Mr. Lammy: Trade unions have a key role to play in promoting the development of learning and skills in the workplace. To help them do this more effectively, we introduced the Union Learning Fund (ULF) in 1998. This funding is helping trade unions use their influence with employees, employers and training providers to encourage greater take-up of learning at work and boost their own capacity as learning organisations. The table sets out how much ULF funding has been awarded to the specific unions in each financial year from 1998/99 up to 2006/07.
The recently formed trade union UNITE has not yet received any ULF funding so details have been included of the funding awarded to those unions which have merged to form UNITEAMICUS, T and G, GPMU, AEEU, MSF and UNIFI.
Mr. MacNeil: To ask the Secretary of State for Business, Enterprise and Regulatory Reform what procedures his Department has in place to assess the performance of designated representative bodies under the Enterprise Act 2002. 

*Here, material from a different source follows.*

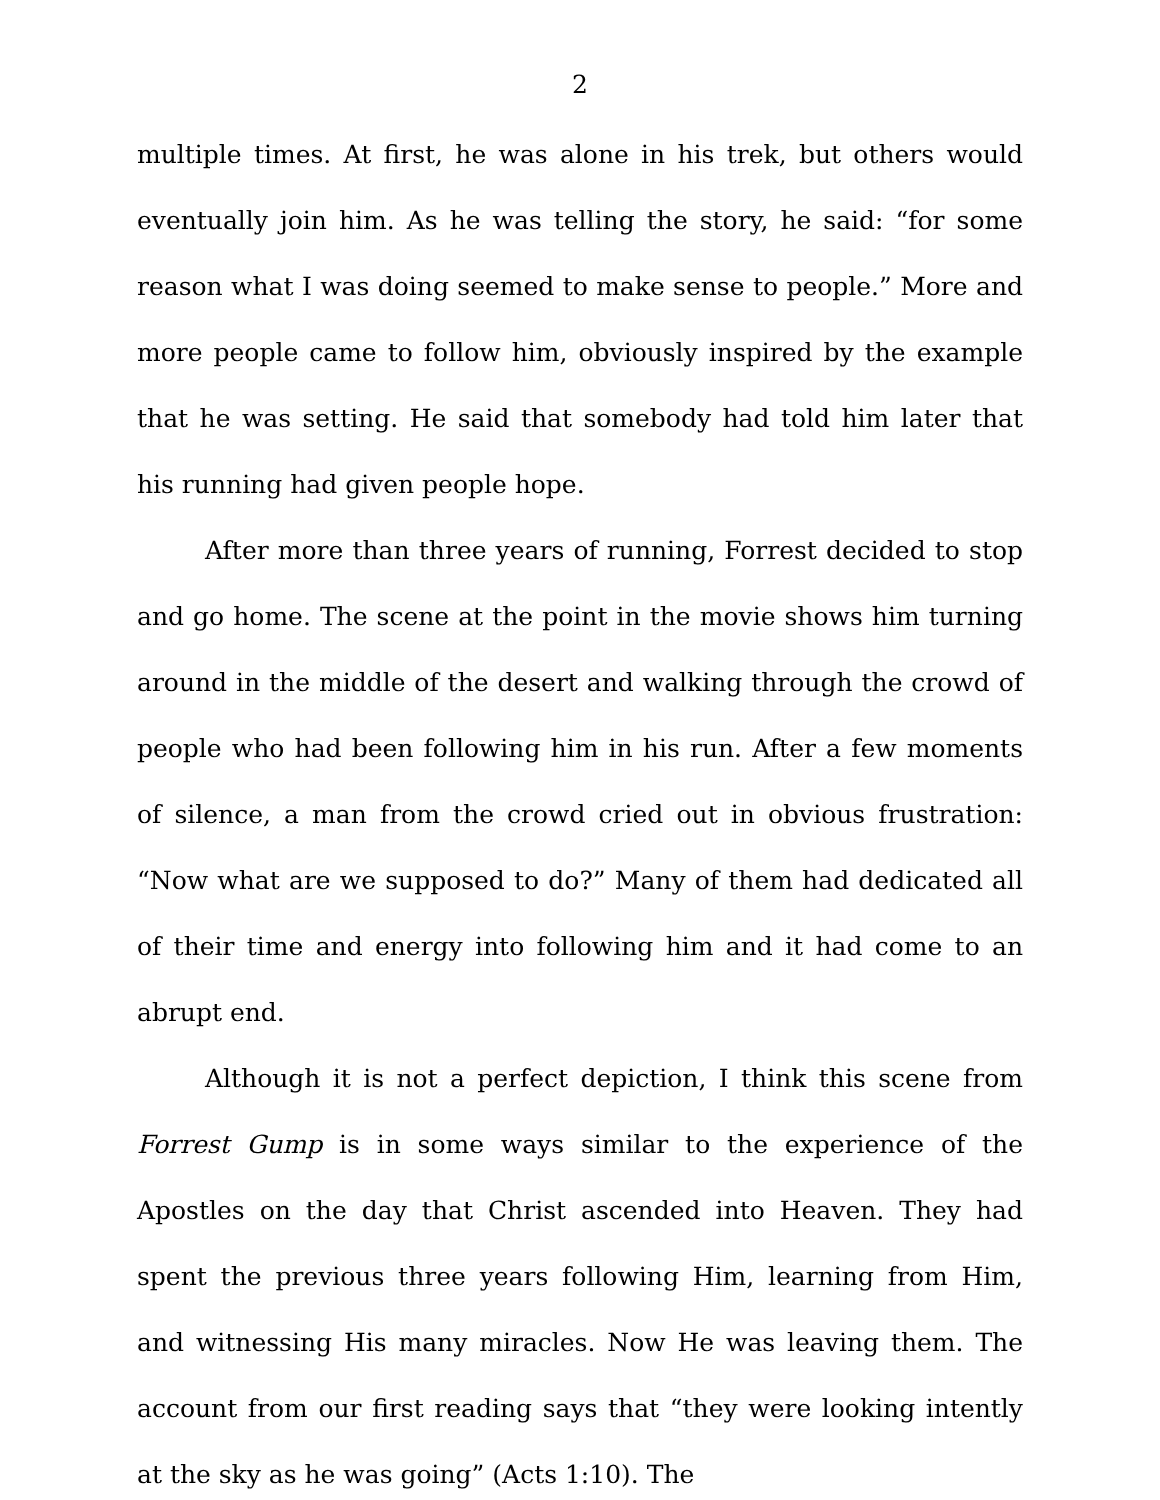2
multiple times. At first, he was alone in his trek, but others would eventually join him. As he was telling the story, he said: “for some reason what I was doing seemed to make sense to people.” More and more people came to follow him, obviously inspired by the example that he was setting. He said that somebody had told him later that his running had given people hope.
After more than three years of running, Forrest decided to stop and go home. The scene at the point in the movie shows him turning around in the middle of the desert and walking through the crowd of people who had been following him in his run. After a few moments of silence, a man from the crowd cried out in obvious frustration: “Now what are we supposed to do?” Many of them had dedicated all of their time and energy into following him and it had come to an abrupt end.
Although it is not a perfect depiction, I think this scene from Forrest Gump is in some ways similar to the experience of the Apostles on the day that Christ ascended into Heaven. They had spent the previous three years following Him, learning from Him, and witnessing His many miracles. Now He was leaving them. The account from our first reading says that “they were looking intently at the sky as he was going” (Acts 1:10). The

Mr. Thomas: In order to become a designated super-complainant, bodies must meet a number of stringent criteria. Designations are reviewed every two years to ensure continued compliance. There are also procedures in place for withdrawal of designation if a body no longer meets the criteria or if they are believed to be abusing the super-complaints process (e.g. for competitive advantage or commercial gain). Any super-complainant must also comply with the Office of Fair Tradings Guidance for designated consumer bodies.
Mr. MacNeil: To ask the Secretary of State for Business, Enterprise and Regulatory Reform what best practice guidance his Department has issued to representative bodies designated under the Enterprise Act 2002 on communication with consumers who have sought advice on obtaining redress under the Act. 
Mr. Thomas: In the case of super-complaints, the Secretary of State has responsibility for the designation of super-complaints bodies. Best practice guidance on the making of super-complaints is the responsibility of the Office of Fair Trading.
In the case of consumer group claims, the Secretary of State is responsible for the designation of specified bodies. Guidance on bringing consumer group claims is the responsibility of the Competition Appeal Tribunal.
Mr. Hoban: To ask the Secretary of State for Business, Enterprise and Regulatory Reform what items of his Departments (a) revenue and (b) expenditure are uprated using (i) the consumer prices index, (ii) the retail prices index and (iii) other measures of inflation. 
Mr. Thomas: Where relevant, contracts which BERR has entered into will contain a clause to adjust expenditure and revenue in accordance with inflation. Revenue derived from charges or fees will follow appropriate guidance, and is subject to an inflator where this is recommended by the fees and charges guide.
Statutory redundancy payments and guaranteed insolvency payments for employees (paid from the National Insurance Fund), employment tribunal compensatory awards, payments to British Energy relating to contractual historic spent fuel liabilities, and payments in respect of Coal Health provisions are uprated using RPI. Concessionary Fuel payments are uprated using other measures of inflation.
Sarah Teather: To ask the Secretary of State for Business, Enterprise and Regulatory Reform what consultancy contracts his Department issued in each year since 2005; what the (a) value, (b) purpose and (c) contractor was in each case; and whether the consultants report is publicly available in each case. 
Susan Kramer: To ask the Secretary of State for Business, Enterprise and Regulatory Reform how many (a) male and (b) female members of staff working in his Department were issued with personal digital assistants in each year since 2001; and if he will make a statement. 
Mr. Thomas: The Department does not keep historic records of the number of personal digital assistants (PDAs) that were issued to staff or any information on the gender of the user as PDAs are issued solely on the basis of business need.
Between 2001 and 2006 there were approximately 400 PDAs in use. These were mainly palm devices although a few HP and Compaq PDAs were purchased. The total has reduced as the number of staff in the Department has decreased. At the beginning of 2007 a Blackberry service was implemented. By January 2008 there were 361 PDAs issued to staff. An analysis of this number shows that 235 of these have been issued to male and 126 to female members of staff.